People of older age, with fair skin, blue eyes, red or blond hair with Scottish, English, Irish or Scandinavian ancestry are most at risk to develop a basal cell carcinoma of the eyelid. Significant sun exposure and sunburns in the first 20 years of life, cigarette smoking, and a prior history of basal cell carcinoma also increase your risk.
While basal cell carcinomas come in several different forms, nodular basal cell carcinoma is the most common clinical lesion. The growths are described as a firm, raised, pearly nodule with central ulceration and associated increased vascularity (telangiectasia).
How do you diagnose a basal cell carcinoma?

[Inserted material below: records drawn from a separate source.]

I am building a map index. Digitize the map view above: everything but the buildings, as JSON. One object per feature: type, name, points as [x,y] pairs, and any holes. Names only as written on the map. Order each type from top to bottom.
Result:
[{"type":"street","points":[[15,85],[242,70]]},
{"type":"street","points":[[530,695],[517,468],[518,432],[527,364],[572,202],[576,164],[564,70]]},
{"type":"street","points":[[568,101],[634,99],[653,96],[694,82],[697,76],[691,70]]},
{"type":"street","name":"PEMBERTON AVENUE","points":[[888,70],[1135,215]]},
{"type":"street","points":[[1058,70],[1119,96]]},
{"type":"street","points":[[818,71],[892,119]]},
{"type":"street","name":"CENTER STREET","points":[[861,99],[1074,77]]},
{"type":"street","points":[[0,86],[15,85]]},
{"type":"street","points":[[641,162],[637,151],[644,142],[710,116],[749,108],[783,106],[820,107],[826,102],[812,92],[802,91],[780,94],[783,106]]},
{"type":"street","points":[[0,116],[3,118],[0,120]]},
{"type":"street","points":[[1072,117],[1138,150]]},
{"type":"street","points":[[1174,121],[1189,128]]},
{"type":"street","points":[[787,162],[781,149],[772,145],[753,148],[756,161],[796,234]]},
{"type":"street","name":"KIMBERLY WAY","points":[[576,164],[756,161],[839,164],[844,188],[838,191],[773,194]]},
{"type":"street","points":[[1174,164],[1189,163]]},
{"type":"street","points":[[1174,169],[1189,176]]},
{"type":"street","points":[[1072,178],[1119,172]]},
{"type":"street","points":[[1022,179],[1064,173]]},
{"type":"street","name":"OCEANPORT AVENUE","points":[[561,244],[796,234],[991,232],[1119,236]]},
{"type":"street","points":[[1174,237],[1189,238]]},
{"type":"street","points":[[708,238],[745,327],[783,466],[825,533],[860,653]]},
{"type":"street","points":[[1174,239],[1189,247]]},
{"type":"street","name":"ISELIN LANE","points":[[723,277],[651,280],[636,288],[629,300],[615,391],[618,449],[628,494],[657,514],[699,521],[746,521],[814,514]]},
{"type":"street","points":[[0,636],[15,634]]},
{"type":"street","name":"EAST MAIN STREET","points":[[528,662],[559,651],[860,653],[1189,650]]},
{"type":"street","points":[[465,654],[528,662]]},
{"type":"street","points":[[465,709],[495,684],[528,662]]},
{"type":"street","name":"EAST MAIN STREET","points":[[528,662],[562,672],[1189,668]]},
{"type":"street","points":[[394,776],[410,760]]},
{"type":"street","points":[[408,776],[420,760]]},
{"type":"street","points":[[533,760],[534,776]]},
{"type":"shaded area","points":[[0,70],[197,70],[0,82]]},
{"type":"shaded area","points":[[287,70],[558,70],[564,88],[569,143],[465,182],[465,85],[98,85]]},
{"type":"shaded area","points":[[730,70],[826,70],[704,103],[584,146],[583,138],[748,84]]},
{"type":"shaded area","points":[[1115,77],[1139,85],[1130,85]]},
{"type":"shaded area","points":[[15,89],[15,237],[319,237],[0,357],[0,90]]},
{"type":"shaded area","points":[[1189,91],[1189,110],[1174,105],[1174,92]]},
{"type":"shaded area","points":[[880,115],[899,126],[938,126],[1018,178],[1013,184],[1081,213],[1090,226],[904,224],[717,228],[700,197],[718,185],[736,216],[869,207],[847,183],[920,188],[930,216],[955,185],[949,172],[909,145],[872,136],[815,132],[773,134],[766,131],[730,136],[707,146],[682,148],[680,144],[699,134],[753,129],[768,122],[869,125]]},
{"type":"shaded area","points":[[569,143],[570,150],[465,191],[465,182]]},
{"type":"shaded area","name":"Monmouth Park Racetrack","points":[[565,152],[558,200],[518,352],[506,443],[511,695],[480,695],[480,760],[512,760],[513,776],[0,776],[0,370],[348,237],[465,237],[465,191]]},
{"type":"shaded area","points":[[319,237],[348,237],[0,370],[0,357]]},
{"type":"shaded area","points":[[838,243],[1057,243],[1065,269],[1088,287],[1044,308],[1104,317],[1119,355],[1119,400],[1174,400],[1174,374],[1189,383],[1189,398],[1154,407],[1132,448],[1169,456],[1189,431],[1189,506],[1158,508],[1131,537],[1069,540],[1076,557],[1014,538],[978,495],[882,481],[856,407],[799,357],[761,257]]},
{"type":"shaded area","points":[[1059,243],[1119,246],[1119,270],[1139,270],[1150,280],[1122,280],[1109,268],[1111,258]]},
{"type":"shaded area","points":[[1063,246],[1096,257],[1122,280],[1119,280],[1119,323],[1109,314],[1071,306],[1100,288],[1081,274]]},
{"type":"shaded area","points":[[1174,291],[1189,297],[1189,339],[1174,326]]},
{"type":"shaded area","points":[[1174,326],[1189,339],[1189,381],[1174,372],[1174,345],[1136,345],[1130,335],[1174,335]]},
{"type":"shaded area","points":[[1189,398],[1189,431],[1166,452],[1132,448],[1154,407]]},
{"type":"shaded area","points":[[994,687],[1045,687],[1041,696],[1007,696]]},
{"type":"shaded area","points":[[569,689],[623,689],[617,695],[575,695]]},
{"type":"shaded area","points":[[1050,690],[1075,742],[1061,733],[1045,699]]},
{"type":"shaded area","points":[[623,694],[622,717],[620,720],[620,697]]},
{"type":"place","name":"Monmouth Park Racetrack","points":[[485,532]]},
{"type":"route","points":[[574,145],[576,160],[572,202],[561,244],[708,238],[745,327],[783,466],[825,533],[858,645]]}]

A biopsy is performed in the office and the specimen sent for pathology review. Prior to biopsy, the lesion is photographed as the biopsy site can at times heal well enough that the original area is difficult to identify once it has healed.
How do you treat eyelid basal cell carcinomas?
An eyelid basal cell carcinoma needs complete tumor excision, with pathologic proof of clear margins, and careful reconstruction. I prefer to utilize a team approach and schedule my patients with a Mohs dermatologist to excise cancer in their office under local anesthesia. Utilizing a Mohs micrographic technique, complete tumor removal is possible while creating a small tissue defect.
The physician numbs the skin, removes any suspicious tissue along with some normal tissue and examines the specimen under the microscope. If any tumor remains, they carefully excise more tissue in a very conservative manner, process the specimen and review the tissue under the microscope. The process is repeated until the entire cancer has been removed. The patient is then patched and is driven to the surgery center where I repair the defect under sedation. As an oculoplastic specialist, I have the training and experience to meticulously reconstruct the defect. The goal is to preserve proper lid position which will then protect the eyeball and the vision.
Squamous Cell Carcinoma
Squamous cell carcinomas are much less common on the eyelid compared to basal cell carcinoma, but they are much more aggressive. They can appear as a new lesion or progress to cancer from an area of sun damage. Squamous cell carcinomas can have a varied appearance but in general are persistent, scaly/crusty, thick growths that occasionally bleed. Management is similar to basal cell carcinomas and involves Mohs micrographic surgery followed by reconstruction.
If neglected, these tumors can be lethal. Squamous cell carcinoma can spread along nerves, extend out directly or travel through the blood or lymphatic systems.
Suspicious eyelid lesions need thorough evaluation and biopsy to obtain a definitive diagnosis and treatment plan.